## [TO DO]
Using the entries that follow, write out the line containing "some Ampseal connectors.", the line containing "Angle Sensor |", and every line between them, exactly and nothing else.

(Stored data)
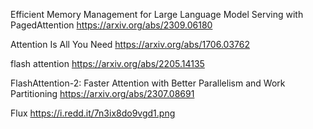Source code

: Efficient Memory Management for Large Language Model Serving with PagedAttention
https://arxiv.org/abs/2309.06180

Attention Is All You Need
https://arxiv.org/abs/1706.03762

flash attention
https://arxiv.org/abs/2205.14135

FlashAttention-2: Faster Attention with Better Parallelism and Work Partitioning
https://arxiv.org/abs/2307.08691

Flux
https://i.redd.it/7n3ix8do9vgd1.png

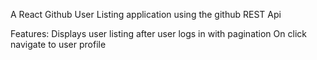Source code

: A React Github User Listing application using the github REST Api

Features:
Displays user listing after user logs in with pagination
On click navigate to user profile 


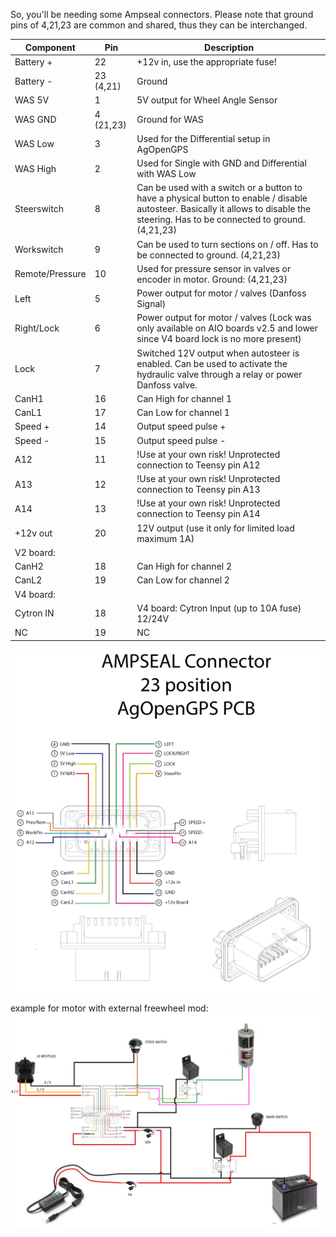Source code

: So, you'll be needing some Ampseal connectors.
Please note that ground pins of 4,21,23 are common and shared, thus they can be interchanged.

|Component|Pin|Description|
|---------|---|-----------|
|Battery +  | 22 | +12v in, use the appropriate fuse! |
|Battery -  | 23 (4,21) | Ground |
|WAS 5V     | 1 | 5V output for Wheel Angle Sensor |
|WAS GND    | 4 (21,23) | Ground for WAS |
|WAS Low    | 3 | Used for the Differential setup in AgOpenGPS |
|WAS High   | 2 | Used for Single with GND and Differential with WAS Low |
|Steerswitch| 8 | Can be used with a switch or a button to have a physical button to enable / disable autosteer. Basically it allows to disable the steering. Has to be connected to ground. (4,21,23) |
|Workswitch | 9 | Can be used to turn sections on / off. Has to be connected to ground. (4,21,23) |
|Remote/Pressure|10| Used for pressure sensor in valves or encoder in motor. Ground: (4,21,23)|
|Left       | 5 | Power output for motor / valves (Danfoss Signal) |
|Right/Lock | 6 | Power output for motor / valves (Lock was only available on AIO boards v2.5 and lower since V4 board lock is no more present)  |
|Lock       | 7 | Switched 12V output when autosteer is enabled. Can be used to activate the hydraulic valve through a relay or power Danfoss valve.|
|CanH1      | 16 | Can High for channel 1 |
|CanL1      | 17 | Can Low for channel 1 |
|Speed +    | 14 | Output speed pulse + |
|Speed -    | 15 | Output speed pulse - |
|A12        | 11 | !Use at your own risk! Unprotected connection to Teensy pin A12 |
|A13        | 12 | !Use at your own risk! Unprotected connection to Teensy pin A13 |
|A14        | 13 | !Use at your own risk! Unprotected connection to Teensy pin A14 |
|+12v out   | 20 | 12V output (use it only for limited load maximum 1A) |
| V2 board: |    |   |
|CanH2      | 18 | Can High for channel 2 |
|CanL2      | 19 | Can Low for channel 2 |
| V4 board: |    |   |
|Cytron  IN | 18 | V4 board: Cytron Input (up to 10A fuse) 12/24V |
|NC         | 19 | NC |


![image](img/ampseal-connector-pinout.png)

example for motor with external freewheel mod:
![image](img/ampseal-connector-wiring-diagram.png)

--

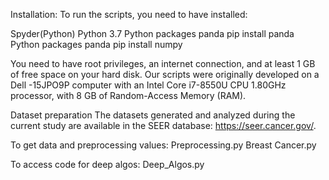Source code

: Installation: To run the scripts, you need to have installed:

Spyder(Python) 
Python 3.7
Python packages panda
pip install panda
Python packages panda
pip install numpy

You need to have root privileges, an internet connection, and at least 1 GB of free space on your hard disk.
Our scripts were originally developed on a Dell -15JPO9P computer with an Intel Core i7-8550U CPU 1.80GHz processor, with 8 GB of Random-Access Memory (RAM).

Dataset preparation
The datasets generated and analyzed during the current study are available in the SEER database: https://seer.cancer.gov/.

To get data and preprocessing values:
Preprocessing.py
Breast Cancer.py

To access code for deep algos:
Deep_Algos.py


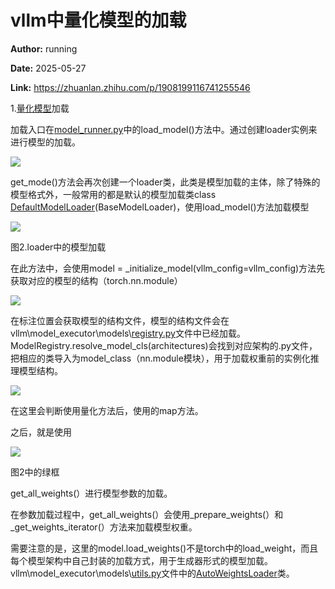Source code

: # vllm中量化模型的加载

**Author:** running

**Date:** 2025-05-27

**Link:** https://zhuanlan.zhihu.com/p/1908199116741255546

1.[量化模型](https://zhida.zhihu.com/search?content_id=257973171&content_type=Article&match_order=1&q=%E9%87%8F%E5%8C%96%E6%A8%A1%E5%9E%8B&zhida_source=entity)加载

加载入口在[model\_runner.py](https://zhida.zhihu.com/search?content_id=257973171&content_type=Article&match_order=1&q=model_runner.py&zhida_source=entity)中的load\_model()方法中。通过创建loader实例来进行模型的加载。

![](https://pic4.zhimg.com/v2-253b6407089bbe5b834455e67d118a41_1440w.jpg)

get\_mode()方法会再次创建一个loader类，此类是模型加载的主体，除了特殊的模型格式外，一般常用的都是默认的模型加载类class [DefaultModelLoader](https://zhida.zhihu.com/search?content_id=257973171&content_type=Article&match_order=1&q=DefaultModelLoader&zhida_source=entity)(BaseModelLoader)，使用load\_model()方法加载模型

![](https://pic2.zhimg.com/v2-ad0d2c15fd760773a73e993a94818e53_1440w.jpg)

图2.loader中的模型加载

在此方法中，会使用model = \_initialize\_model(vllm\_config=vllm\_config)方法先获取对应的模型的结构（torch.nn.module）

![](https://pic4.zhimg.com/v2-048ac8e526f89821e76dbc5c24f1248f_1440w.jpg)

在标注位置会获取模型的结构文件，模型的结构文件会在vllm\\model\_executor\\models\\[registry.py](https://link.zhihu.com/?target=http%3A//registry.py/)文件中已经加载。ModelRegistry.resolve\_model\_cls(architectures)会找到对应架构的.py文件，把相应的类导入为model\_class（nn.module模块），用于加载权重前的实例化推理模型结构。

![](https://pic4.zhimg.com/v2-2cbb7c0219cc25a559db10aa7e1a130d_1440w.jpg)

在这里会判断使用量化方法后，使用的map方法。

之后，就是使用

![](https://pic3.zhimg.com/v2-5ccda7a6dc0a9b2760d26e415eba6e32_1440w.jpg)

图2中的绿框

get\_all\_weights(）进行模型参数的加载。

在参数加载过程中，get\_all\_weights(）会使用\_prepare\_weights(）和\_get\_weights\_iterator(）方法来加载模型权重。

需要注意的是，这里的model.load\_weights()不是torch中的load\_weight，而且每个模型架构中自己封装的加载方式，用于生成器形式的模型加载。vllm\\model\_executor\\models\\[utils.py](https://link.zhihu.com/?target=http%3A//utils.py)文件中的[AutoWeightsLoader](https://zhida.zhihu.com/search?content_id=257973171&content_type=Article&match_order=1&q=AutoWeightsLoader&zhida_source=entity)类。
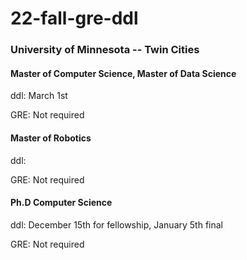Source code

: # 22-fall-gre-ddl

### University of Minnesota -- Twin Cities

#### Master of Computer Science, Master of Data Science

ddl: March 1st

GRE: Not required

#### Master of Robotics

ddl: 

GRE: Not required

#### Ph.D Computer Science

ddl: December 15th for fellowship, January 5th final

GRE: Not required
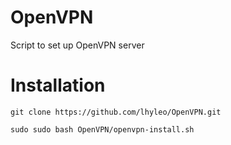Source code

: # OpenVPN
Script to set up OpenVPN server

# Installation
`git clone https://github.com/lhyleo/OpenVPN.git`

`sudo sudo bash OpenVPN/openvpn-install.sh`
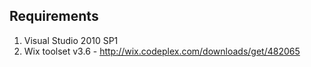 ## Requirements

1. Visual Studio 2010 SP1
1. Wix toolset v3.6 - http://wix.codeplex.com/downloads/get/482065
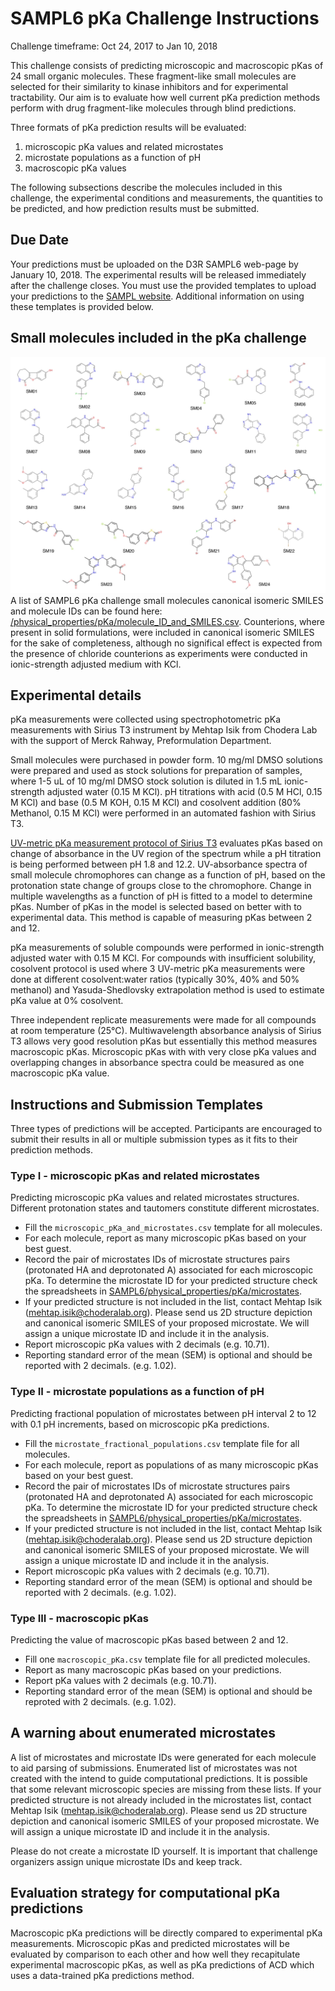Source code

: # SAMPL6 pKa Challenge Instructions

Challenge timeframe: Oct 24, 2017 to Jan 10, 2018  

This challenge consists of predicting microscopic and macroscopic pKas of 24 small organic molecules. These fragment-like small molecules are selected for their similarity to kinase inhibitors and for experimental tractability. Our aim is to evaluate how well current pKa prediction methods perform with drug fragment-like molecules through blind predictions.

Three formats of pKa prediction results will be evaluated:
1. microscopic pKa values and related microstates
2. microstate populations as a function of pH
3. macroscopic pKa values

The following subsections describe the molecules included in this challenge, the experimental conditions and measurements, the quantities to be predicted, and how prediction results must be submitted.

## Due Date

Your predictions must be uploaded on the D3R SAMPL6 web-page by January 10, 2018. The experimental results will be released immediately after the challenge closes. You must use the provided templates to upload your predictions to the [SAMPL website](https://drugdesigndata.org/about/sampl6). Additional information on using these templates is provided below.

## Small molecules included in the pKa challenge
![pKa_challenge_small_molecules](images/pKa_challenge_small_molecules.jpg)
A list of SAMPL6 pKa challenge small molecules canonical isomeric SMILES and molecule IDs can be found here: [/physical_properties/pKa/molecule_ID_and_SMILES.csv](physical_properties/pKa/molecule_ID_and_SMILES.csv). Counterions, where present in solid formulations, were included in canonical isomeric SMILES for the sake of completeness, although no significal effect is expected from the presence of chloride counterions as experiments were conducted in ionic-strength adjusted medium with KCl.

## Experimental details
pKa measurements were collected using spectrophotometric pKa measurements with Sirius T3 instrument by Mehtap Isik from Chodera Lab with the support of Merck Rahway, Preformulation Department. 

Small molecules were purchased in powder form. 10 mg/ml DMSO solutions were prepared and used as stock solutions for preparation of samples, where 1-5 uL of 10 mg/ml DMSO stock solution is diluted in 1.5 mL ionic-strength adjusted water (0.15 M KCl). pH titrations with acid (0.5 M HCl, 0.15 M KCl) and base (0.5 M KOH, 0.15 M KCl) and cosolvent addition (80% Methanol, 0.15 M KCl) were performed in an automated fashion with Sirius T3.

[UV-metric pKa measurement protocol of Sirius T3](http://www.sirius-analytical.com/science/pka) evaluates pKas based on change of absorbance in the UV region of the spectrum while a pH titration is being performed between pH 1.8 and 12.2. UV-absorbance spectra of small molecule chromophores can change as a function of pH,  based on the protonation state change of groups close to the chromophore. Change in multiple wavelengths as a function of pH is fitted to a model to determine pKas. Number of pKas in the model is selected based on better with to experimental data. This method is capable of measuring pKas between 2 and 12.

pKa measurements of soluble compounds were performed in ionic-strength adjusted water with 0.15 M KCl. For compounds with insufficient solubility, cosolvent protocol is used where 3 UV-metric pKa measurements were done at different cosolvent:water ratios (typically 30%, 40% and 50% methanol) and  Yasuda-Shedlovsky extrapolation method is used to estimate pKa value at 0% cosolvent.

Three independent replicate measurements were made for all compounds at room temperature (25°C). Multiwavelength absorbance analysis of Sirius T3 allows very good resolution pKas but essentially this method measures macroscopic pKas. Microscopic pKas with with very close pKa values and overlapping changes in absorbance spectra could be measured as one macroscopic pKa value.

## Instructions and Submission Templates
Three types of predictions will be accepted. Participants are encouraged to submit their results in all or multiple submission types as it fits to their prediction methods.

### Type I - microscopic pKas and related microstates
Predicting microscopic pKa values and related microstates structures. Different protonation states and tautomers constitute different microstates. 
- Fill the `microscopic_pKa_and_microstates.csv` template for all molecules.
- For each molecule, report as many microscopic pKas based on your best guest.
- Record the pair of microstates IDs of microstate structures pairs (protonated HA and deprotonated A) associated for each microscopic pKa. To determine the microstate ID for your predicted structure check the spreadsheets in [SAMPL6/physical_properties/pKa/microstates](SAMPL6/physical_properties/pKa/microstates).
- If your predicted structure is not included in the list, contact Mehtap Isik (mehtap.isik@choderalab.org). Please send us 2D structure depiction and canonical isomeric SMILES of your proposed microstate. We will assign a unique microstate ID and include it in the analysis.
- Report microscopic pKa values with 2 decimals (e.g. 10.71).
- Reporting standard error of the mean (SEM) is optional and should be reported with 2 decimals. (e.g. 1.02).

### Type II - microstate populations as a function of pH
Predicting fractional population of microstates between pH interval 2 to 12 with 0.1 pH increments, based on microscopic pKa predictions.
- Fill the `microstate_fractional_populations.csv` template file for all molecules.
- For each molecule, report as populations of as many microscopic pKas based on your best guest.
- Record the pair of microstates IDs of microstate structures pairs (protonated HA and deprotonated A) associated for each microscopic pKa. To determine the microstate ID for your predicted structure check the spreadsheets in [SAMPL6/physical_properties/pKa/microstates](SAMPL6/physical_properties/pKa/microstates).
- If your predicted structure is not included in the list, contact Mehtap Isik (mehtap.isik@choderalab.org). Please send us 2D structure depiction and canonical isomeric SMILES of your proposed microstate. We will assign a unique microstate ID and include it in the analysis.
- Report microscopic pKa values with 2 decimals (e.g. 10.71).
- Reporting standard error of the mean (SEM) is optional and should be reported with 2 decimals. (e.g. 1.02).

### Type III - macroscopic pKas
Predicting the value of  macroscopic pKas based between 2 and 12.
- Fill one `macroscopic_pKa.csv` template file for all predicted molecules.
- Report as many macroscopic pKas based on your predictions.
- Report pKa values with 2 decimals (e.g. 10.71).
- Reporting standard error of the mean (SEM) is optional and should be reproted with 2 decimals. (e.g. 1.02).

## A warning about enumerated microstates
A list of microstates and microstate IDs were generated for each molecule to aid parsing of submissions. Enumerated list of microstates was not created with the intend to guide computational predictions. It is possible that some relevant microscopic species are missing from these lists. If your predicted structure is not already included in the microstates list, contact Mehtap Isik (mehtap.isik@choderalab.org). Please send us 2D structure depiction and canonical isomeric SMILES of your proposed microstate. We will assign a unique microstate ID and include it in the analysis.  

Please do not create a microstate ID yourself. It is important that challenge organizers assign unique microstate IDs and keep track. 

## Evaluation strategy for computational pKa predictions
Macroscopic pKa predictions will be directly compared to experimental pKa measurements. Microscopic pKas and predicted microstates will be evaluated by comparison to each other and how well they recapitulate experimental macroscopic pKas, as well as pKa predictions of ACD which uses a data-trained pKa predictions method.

==

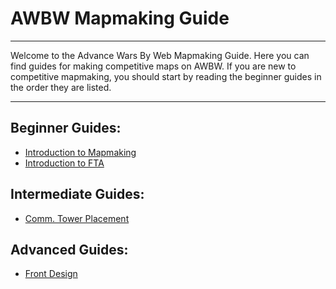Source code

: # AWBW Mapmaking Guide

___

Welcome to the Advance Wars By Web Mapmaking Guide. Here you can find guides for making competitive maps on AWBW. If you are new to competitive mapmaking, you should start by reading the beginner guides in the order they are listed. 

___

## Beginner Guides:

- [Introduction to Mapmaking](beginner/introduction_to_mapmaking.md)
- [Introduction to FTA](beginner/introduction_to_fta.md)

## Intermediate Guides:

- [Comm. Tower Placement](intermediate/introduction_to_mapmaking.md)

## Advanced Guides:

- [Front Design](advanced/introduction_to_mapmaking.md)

## [FINISHED EXERCISE]
: So, you'll be needing some Ampseal connectors.
Please note that ground pins of 4,21,23 are common and shared, thus they can be interchanged.

|Component|Pin|Description|
|---------|---|-----------|
|Battery +  | 22 | +12v in, use the appropriate fuse! |
|Battery -  | 23 (4,21) | Ground |
|WAS 5V     | 1 | 5V output for Wheel Angle Sensor |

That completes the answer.